If you get the green light, just be sure to spend time in your healthcare provider’s office for about 15 to 30 minutes after getting vaccinated. (Your provider should follow the CDC’s guidelines and recommend it anyway, but it never hurts to repeat it.) “If you have swelling, it can be treated with steroids or antihistamines, or a combination of those. here, “says Dr. Adalja. If you develop facial swelling (or any other unexpected side effect, for that matter) after being vaccinated and leaving the vaccination site, Dr Adalja suggests calling your doctor as soon as possible to find the right treatment.
And, if you notice facial swelling (or any other worrisome side effect) after the first dose of your COVID-19 vaccine, be sure to talk to your doctor to find out whether or not it’s a good idea to receive the vaccine. second dose, says Rajeev Fernando, MD, an infectious disease specialist working in COVID-19 field hospitals across the country. Additionally, if you’re concerned about what might have been causing the swelling, Dr.

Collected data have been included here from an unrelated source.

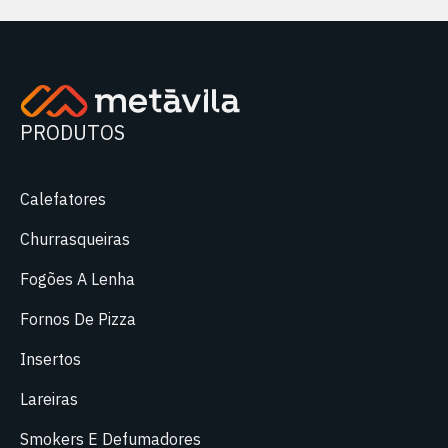
PRODUTOS
Calefatores
Churrasqueiras
Fogões A Lenha
Fornos De Pizza
Insertos
Lareiras
Smokers E Defumadores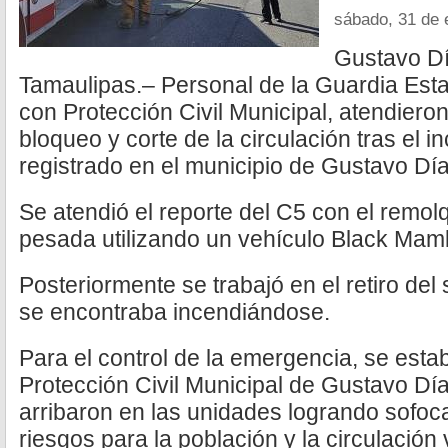
sábado, 31 de 
Gustavo D
Tamaulipas.– Personal de la Guardia Esta
con Protección Civil Municipal, atendiero
bloqueo y corte de la circulación tras el in
registrado en el municipio de Gustavo Dí
Se atendió el reporte del C5 con el remol
pesada utilizando un vehículo Black Ma
Posteriormente se trabajó en el retiro de
se encontraba incendiándose.
Para el control de la emergencia, se esta
Protección Civil Municipal de Gustavo D
arribaron en las unidades logrando sofoca
riesgos para la población y la circulación 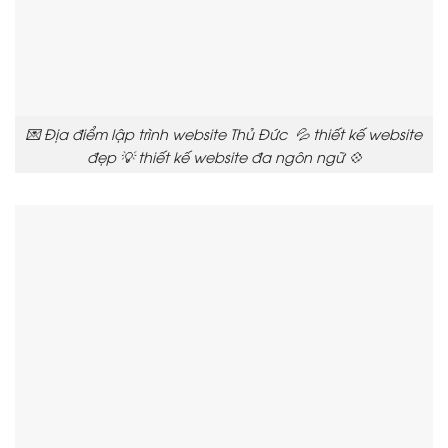
💌 Địa điểm lập trình website Thủ Đức 💦 thiết kế website
đẹp 💡 thiết kế website đa ngôn ngữ 💠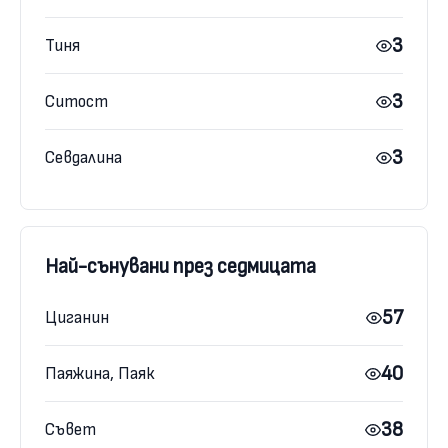
3
Тиня
3
Ситост
3
Севдалина
Най-сънувани през седмицата
57
Циганин
40
Паяжина, Паяк
38
Съвет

Fernando suggests speaking to an allergist, who may be able to perform tests to see what could be behind the side effect.
Dr Adalja stresses that this news should not prevent you from getting the vaccine, even if you have or are planning to get the vaccine in the near future. But, he says, “you may want to be a little more attentive to the symptoms you experience after receiving the vaccine, if any, and keep an eye out for areas where you have had a filler.”
Overall, however, Dr Adalja says that “the benefit-risk ratio favors the vaccine.”
“We can treat the swelling,” he says, but we can’t always successfully treat COVID-19.
The information in this story is correct at the time of publication. As updates on the COVID-19 coronavirus continue to evolve, it is possible that some information and recommendations in this story have changed since the initial publication. We encourage you to regularly check resources such as the CDC, WHO, and your local public health department for the most up-to-date data and recommendations.